Gavin mengangguk paham lagi untuk kesekian kali. "Baguslah kalau begitu."
"Maksudnya bagus?" Keira yang sedari tadi hanya diam, akhirnya angkat suara.
Gavin menoleh ke arahnya, tersenyum manis. "Ya, bagus saja."
"Kalau Pak Gavin ingin menjemput Keira, bawa pulang dia sekarang saja," usul Alexa, membuat Keira seketika menoleh ke arahnya.
"Hey, mana bisa seperti itu?"
Alexa menoleh ke arah Keira. "Tidak masalah. Setengah jam lagi, kafe sudah akan tutup. Aku dan yang lain akan mengurus sisanya. Kau pulang duluan saja."
"Tapi bagaimana jika Bo-" "Aku akan memberitahu Stefan nanti," pungkas Gavin tiba-tiba, tak membiarkan Keira merampungkan perkataannya.
"Memberi tahu apa, agar dia segera memecatku, begitu?" celetuk Keira panik, tidak sempat berpikir logis.
Hal itu malah membuat Gavin terkekeh gemas. "Bukan. Aku akan memberitahu Stefan, jika kau pulang lebih awal denganku. Aku yang jamin, jika dia tidak akan berani memecatmu."

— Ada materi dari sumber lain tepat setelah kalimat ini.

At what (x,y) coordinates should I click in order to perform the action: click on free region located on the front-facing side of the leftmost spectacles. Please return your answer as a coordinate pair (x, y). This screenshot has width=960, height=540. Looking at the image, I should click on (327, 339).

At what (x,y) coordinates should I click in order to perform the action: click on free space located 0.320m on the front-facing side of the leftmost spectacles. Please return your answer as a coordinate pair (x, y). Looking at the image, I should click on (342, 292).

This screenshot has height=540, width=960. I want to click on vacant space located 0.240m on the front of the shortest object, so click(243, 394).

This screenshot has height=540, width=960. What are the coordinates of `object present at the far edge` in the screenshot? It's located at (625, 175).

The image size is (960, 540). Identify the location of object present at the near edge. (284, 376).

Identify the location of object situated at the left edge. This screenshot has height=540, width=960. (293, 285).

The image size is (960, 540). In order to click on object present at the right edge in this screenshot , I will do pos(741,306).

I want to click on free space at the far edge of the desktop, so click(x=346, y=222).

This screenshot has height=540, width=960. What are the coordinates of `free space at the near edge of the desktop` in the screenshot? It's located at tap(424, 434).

"Ah ... begitu rupanya." Keira menatap Gavin dengan tatapan lugu, kemudian buru-buru mengalihkan pandangan, sebab pipinya kembali bersemu, tidak bisa bersitatap dengan pribadi tampan itu lebih lama.
"Kalau begitu, siap-siap sana." Alexa mendorong pelan tubuh Keira.
"Benar tidak masalah?" Keira menatap Alexa, tidak yakin.
"Iya, tidak akan ada masalah."
Keira pun akhirnya hanya bisa pasrah saja, bersiap untuk segera pergi meninggalkan kafe, sebab Gavin sudah menunggunya.
"Sampai jumpa besok, Lexa."
Sementara di tempat yang sama, pria yang sebelumnya menjadi bahan ejekan Alexa pada Keira, sebelum Gavin datang, menatap kepergian Keira dan Gavin dengan tatapan tajam, syarat akan ketidak sukaan.
Buku tangannya sampai memutih, sebab terkepal kelewat kuat di permukaan meja. Ia kemudian meraih ponsel miliknya yang tergeletak di tempat yang sama.
Pria itu menghubungi seseorang melalui sebuah panggilan suara. "Kau melihat pria yang membawa gadisku pergi?"
"Iya Tuan?"
"Aku butuh informasi tentangnya selengkap mungkin, secepatnya."
"Baik, Tuan."
"Dan jangan lupa, ikuti dia, pastikan dia tidak macam-macam."
"Baik."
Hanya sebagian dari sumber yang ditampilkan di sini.